> [WHAT THE EXERCISE ASKS] Set down exactly the lines below, starting at the one that contains "desk: none [399,87,586,249]" and ending at the one that contains "vase: present [183,170,206,235]", with both of those lines included and nothing else.

> [DATA SHOWN]
┄┄┄┄┄┄

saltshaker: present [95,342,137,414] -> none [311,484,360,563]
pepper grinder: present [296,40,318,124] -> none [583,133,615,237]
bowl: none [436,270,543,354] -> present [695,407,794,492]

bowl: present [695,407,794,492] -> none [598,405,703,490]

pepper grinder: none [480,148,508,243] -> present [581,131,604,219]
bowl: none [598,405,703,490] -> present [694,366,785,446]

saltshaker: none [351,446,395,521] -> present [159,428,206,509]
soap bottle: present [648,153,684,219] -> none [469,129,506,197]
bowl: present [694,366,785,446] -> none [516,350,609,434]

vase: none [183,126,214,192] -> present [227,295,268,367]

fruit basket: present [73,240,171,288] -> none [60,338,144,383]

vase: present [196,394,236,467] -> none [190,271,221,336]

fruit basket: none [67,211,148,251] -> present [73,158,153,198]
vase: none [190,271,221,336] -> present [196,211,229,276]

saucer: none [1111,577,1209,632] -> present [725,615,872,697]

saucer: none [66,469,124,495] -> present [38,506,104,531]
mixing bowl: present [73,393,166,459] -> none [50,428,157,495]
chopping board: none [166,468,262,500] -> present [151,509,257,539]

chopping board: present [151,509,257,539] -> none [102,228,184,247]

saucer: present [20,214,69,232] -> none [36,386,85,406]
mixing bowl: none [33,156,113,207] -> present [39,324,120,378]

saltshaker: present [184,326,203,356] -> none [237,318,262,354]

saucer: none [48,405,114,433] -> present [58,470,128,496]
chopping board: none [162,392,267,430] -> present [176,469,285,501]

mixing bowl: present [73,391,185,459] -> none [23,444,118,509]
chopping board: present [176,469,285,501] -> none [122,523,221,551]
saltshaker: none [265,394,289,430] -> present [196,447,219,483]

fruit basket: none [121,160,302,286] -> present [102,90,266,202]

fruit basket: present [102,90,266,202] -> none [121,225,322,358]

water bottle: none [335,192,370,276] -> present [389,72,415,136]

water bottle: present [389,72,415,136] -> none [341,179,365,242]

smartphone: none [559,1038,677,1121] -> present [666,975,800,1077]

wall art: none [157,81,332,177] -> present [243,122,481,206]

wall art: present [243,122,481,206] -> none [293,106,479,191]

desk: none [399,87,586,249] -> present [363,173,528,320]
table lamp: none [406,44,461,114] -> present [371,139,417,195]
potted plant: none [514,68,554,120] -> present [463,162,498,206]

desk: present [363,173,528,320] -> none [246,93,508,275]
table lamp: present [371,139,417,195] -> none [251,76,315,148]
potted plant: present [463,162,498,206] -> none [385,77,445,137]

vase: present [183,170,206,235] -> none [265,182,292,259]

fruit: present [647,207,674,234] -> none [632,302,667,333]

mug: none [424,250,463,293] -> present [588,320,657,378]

┄┄┄┄┄┄

> [ANSWER BOX]
desk: none [399,87,586,249] -> present [363,173,528,320]
table lamp: none [406,44,461,114] -> present [371,139,417,195]
potted plant: none [514,68,554,120] -> present [463,162,498,206]

desk: present [363,173,528,320] -> none [246,93,508,275]
table lamp: present [371,139,417,195] -> none [251,76,315,148]
potted plant: present [463,162,498,206] -> none [385,77,445,137]

vase: present [183,170,206,235] -> none [265,182,292,259]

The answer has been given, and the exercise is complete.